**Instructions**.
1 – For each statement (a), (b), and (c), say whether it agrees with the comment thread below. Answer yes or no, and quote the deciding words from the comment thread. (a) The comment titled "Empty life" has a score of 5. (b) FishandChips found the article full of surprises. (c) PunkOfLinux proposes cutting the money these people would receive down to almost nothing.
2 – Resume the comment thread below, starting right after its last sentence.

++++ Source document

7 of 291 comments (clear)

  1. Disgusting by PunkOfLinux · · Score: 5, Insightful

    This is sick. This is a terrible misuse of the internet. People installing this sort of software on other peoples' computers should be shot on sight - or connection. There needs to be a removal of the incentive for them - such as cutting the money they would receive down to almost nothing.

  2. Empty life by tomjen · · Score: 5, Insightful

    So he sits home and chat all day? that sounds like a pretty empty and dull life to me.

    I would not mind not having to work for the money, but i would properly do some programming or simular nerd activites.

    Just sitting and chatting is okay, but not allday everyday.

    --
    Freedom or George Bush
  3. Botmaster Dirtbag by FishandChips · · Score: 4, Insightful

    It is a fascinating article, a kind of anti-CEBIT that must be played out in thousands of trailer parks and down-at-heel developments all over the world. No real surprises, though. Organized criminal activities are probably the same everywhere: long periods of boredom punctuated by brief spurts of intense activity, and all supported by lies of the "Naturally I wouldn't sink this low if my victims weren't so dumb they deserved it" kind.

++++++++
++++ Information

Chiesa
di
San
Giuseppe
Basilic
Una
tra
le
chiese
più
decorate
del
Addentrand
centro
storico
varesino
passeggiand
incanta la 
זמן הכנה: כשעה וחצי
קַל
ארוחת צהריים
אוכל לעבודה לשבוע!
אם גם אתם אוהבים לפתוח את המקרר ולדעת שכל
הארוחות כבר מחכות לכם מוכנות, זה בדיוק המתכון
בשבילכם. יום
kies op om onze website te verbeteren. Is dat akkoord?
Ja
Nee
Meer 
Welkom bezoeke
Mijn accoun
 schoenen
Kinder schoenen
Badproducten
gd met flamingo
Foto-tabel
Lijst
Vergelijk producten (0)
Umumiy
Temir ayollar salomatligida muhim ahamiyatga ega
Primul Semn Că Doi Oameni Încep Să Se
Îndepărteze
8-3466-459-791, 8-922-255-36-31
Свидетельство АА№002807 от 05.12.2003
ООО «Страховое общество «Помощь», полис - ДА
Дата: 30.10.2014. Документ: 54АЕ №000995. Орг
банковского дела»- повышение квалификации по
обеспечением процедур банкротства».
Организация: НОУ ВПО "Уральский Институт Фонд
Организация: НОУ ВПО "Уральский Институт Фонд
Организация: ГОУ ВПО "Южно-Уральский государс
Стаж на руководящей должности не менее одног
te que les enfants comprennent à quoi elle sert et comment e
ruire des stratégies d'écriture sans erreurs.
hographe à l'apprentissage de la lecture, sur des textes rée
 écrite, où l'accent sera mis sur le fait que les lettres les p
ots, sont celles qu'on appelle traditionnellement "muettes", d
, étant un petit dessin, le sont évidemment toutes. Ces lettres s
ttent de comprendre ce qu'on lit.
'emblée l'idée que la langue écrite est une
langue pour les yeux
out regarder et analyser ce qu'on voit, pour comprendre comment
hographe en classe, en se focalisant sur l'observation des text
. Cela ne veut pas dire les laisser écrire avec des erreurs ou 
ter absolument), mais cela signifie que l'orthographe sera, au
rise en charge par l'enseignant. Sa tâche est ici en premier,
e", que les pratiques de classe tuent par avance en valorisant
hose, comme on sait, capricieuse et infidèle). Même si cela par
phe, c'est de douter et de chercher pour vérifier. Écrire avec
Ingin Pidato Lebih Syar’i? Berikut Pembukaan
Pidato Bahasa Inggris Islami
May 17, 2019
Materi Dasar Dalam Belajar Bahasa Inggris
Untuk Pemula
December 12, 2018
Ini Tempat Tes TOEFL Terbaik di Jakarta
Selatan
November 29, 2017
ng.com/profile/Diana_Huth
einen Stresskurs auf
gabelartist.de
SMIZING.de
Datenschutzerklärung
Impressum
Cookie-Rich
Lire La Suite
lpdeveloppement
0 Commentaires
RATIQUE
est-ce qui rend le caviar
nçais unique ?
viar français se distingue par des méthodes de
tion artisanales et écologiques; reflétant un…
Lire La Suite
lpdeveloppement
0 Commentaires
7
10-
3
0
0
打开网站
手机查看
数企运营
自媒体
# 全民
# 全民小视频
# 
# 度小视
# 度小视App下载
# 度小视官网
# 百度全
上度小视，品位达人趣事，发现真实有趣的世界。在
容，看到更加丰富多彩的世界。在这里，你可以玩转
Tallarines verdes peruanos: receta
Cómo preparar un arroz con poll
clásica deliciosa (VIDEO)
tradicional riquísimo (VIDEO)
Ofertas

++++++++

**Answers**.
1 –
(a) Yes: "Empty life by tomjen · · Score: 5, Insightful"
(b) No: "No real surprises, though."
(c) Yes: "cutting the money they would receive down to almost nothing."

2 –
    I'd still like to see the CEO's of the top six IT companies put on a public platform and made to answer some tough questions. Like, with all their personal billions and access to hundreds of billions in corporate funds, what are they actually doing to track down guys like these and nail them? So far as I can see, the answer is "As little as we can get away with". And the Feds seem to be used as a get out: we've handed the matter over to the Feds so there's absoutely nothing we can do, nudge nudge wink wink, wanna buy Symantec Internet Security cheap to you squire?

    Until the IT industry grows up enough to start dealing with some of the consequences it has created, I don't think it deserves anyone's support. And meanwhile Botmaster Dirtbags everywhere will continue to flourish. Just my two cents.

    --
    Las qué passoun
    tournoun pas maï
  4. botmaster? by Afecks · · Score: 5, Insightful

    is that what we are calling script kiddies these days?

  5. Absurd by ereshiere · · Score: 4, Insightful
    So the New York Times (don't pay for the article) busts some kid for stripping online, but the Washington Post won't bust this idiot?

    One has little impact on anyone but himself, the other causes headaches for people all over the world.

    Some priorities!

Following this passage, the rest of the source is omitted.